I twiddled my thumbs. Being away from the journal, fake or not, had me anxious as of late. Yes, this newfound obsession was definitely becoming unhealthy, I decided.
“As far as I know,” Holm said with an almost satisfied sigh, leaning back in his chair until the front legs went up in the air and interlocking his hands behind his head. “Man, the Keys. Wouldn’t that be a great vacation? I haven’t been down there in years, which is just about criminal considering I live here in Miami.”
“You do spend a lot of time away,” I reminded him with a small laugh. “But yeah, the Keys are nice. It’s been years for me, too, and even then, it was just a brief stop at Key West.”
“Now, that would’ve been a nice place to be stationed,” he mused. “They’ve got a pretty nice Navy base there, don’t they?”
“Yeah, they do,” I agreed with a nod. “Only seen it the once, though.”
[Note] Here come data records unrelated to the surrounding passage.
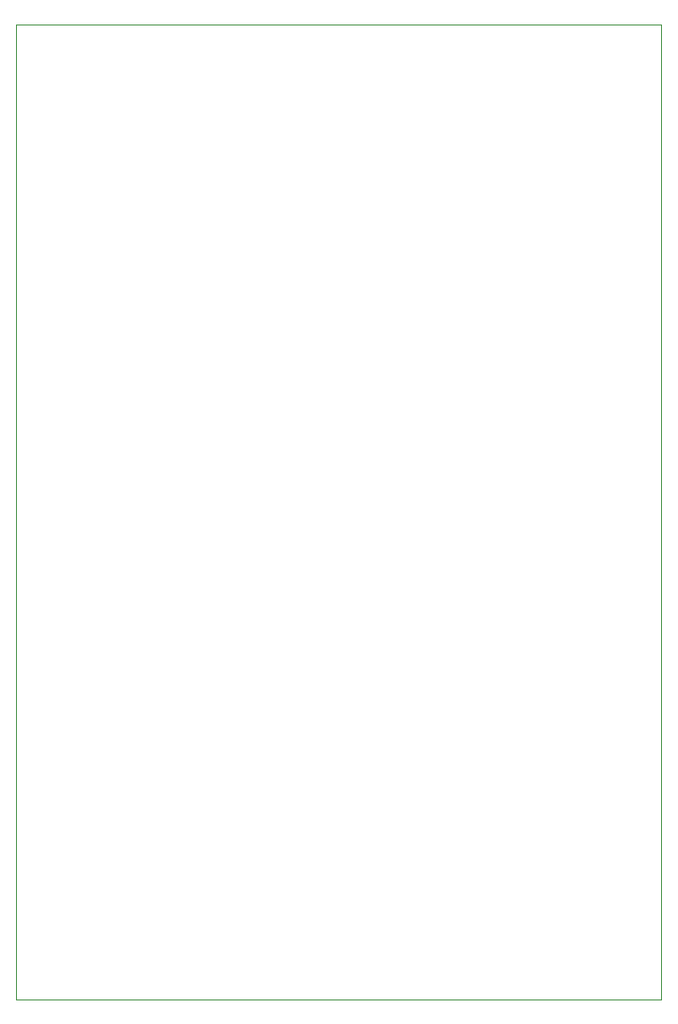
<source format=gbr>
%TF.GenerationSoftware,KiCad,Pcbnew,8.0.7-8.0.7-0~ubuntu24.04.1*%
%TF.CreationDate,2025-01-10T19:12:34-06:00*%
%TF.ProjectId,edge_human_detection_board,65646765-5f68-4756-9d61-6e5f64657465,rev?*%
%TF.SameCoordinates,Original*%
%TF.FileFunction,Profile,NP*%
%FSLAX46Y46*%
G04 Gerber Fmt 4.6, Leading zero omitted, Abs format (unit mm)*
G04 Created by KiCad (PCBNEW 8.0.7-8.0.7-0~ubuntu24.04.1) date 2025-01-10 19:12:34*
%MOMM*%
%LPD*%
G01*
G04 APERTURE LIST*
%TA.AperFunction,Profile*%
%ADD10C,0.050000*%
%TD*%
G04 APERTURE END LIST*
D10*
X114500000Y-33000000D02*
X172500000Y-33000000D01*
X172500000Y-120500000D01*
X114500000Y-120500000D01*
X114500000Y-33000000D01*
M02*

</source>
Holm and I had met when we were in the Navy SEALS and became fast friends. When we retired from there, we decided to stick together and build second careers with MBLIS. Somehow, some of our craziest stories had managed to come out of our post-SEAL careers, especially recently with our wild missions chasing after this so-called zombie drug in Haiti and New Orleans. Ancient voodoo witchcraft and hungry drug cartels had given us a run for our money, but we prevailed in the end. I still couldn’t wait to tell Tessa all about it.
“How do Birn and Muñoz get all the good missions?” Holm asked bitterly, and I had to laugh out loud at this.
“All the good missions?” I repeated, incredulous at this. “Holm, aren’t you the one who’s been going on about how these last two missions have been the missions of a lifetime, and you can’t believe our luck? We chased after real-life zombies, took down not one but two notorious drug cartels, saved more lives than anyone could probably count, and found the long lost ship and treasure of Jean Lafitte. What more could you ask for?”